[whatwg] Why children of datalist elements are barred from constraint validation?

Jonas Sicking jonas at sicking.cc
Fri Jul 29 08:39:01 PDT 2011

On Thu, Jul 28, 2011 at 6:07 PM, Ian Hickson <ian at hixie.ch> wrote:
> On Mon, 2 May 2011, Jonas Sicking wrote:
>> On Mon, May 2, 2011 at 3:36 PM, Ian Hickson <ian at hixie.ch> wrote:
>> >
>> > <select> in a <datalist> is completely ignored for form submission. In
>> > fact, any form element at all in <datalist> is ignored for form
>> > submission. See the "construct the form data set" algorithm:
>> >
>> > http://www.whatwg.org/specs/web-apps/current-work/complete.html#constructing-the-form-data-set
>> >
>> > It's so that you can do things like:
>> >
>> >   <input ... list=options>
>> >   <datalist id=options>
>> >     <select ...>
>> >       <option>...</option>
>> >     </select>
>> >     ...maybe other form controls here...
>> >   </datalist>
>> >
>> > Basically everything in the <datalist> except the <option> elements is
>> > for fallback in legacy UAs and is ignored in new UAs.
>> Couldn't this be accomplished using a few lines of javascript?
> Not when scripts are disabled, no.

The number of cases when a site can use this solution to get an
acceptable UI *and* care about supporting users with scripts disabled
*and* is planning to roll out support within the timeframe when
there's some support for HTML5 forms, but not enough to rely on it, is
extremely small.

My experience is that it's much more likely that people will use other
solutions until there is wide enough browser support to reliably use
it, and then use javascript as a fallback and not care about users
with JS disabled.
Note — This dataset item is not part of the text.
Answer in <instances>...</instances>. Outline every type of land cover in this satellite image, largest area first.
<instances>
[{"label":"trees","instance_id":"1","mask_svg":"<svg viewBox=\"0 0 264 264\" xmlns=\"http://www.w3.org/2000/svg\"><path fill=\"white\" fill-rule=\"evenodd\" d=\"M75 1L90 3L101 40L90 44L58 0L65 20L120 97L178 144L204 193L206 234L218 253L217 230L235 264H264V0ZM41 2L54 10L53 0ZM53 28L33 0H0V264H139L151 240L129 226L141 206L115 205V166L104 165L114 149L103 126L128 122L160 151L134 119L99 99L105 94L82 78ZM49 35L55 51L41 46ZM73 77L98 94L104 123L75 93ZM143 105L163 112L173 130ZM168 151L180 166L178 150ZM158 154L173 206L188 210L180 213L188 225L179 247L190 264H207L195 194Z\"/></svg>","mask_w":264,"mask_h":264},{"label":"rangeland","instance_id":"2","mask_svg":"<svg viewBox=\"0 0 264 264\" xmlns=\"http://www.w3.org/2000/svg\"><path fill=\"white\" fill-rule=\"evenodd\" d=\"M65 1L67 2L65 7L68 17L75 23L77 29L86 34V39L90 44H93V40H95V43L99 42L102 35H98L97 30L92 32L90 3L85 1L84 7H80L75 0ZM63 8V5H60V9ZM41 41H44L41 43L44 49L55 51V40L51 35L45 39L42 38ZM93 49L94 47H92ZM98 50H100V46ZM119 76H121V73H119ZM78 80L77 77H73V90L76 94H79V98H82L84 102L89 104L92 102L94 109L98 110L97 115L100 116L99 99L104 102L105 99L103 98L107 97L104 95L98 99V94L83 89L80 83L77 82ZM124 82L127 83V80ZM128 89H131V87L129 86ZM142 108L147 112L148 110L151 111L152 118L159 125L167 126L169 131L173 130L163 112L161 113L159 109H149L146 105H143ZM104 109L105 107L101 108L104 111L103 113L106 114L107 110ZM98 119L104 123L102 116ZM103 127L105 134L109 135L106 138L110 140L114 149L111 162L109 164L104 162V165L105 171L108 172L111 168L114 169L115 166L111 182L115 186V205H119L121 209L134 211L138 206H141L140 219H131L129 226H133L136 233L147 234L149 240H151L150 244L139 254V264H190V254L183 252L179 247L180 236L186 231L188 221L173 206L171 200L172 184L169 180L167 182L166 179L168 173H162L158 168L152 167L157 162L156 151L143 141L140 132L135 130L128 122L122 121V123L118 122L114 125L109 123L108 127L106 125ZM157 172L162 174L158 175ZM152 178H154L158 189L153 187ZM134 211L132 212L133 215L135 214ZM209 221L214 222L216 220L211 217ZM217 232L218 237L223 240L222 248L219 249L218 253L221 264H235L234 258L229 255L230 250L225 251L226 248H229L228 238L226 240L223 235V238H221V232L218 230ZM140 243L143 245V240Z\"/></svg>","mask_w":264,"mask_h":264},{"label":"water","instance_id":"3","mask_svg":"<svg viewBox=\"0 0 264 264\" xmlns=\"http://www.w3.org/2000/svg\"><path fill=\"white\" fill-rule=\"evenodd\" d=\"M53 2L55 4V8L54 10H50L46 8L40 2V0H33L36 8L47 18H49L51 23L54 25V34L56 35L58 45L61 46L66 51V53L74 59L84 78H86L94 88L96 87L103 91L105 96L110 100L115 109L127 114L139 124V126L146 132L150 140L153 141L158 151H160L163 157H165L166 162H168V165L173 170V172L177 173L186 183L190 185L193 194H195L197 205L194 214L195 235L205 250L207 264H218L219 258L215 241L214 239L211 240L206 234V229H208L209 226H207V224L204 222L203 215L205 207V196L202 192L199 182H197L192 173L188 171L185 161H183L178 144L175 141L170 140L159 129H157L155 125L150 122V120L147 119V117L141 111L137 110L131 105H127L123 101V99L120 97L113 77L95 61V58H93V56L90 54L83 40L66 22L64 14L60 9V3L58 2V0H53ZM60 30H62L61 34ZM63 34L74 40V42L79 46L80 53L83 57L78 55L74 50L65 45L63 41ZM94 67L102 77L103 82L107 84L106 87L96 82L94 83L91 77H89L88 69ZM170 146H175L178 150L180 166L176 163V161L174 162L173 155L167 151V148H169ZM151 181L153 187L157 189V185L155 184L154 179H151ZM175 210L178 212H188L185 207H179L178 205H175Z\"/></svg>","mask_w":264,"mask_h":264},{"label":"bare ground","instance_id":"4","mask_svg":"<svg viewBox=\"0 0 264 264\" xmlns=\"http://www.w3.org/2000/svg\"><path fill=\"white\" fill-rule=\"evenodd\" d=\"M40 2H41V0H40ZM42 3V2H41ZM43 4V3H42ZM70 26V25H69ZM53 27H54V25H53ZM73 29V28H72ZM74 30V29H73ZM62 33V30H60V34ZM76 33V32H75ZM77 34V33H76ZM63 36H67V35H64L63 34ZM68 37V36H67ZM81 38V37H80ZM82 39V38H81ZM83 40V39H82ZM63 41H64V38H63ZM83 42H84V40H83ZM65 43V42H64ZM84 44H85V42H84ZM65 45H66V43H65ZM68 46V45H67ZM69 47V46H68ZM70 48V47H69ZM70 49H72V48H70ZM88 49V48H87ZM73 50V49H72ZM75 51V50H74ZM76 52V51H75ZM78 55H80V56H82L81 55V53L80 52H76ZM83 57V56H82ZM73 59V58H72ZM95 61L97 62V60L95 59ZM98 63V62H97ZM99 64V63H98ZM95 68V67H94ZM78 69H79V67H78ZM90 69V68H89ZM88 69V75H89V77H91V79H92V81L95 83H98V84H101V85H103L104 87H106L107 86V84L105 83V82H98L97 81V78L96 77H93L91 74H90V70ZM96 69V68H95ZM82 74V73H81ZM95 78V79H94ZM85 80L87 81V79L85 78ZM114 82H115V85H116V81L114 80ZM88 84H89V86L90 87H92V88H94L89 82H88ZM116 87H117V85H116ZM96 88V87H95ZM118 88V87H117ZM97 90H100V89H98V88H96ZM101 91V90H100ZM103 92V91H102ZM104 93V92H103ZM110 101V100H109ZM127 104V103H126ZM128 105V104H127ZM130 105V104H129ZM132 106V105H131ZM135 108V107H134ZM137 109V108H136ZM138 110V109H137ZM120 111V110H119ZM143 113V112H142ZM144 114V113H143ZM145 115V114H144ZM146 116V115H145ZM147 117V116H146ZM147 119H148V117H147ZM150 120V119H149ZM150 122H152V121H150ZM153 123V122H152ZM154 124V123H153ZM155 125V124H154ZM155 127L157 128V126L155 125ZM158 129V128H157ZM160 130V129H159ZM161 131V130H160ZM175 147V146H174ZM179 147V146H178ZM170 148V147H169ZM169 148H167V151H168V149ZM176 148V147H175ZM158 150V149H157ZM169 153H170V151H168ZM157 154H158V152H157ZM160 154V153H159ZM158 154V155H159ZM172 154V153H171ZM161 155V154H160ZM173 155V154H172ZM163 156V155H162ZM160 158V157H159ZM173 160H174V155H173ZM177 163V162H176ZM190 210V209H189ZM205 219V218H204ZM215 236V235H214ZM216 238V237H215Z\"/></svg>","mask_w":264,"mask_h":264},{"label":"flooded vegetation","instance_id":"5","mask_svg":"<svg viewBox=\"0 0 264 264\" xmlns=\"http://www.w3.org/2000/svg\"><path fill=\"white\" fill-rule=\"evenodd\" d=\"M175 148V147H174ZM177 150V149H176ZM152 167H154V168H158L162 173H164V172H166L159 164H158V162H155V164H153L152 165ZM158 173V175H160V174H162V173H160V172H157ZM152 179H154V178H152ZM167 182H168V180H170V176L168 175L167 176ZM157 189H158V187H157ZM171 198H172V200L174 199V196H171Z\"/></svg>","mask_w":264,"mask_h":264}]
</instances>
And that goes even if we add this feature or not.

>> That seems like a better solution than one that for all eternity adds
>> browser code complexity both to do a deep search for <option> elements
>> when building the list for <datalist>, and that requires walking the
>> parent chain whenever submitting form controls.
> It doesn't seem that bad. Surely code for both of those is so widely used
> in a browser that both of those operations are basically one-liners.

"It's easy to implement" is the worst reason ever to add a feature.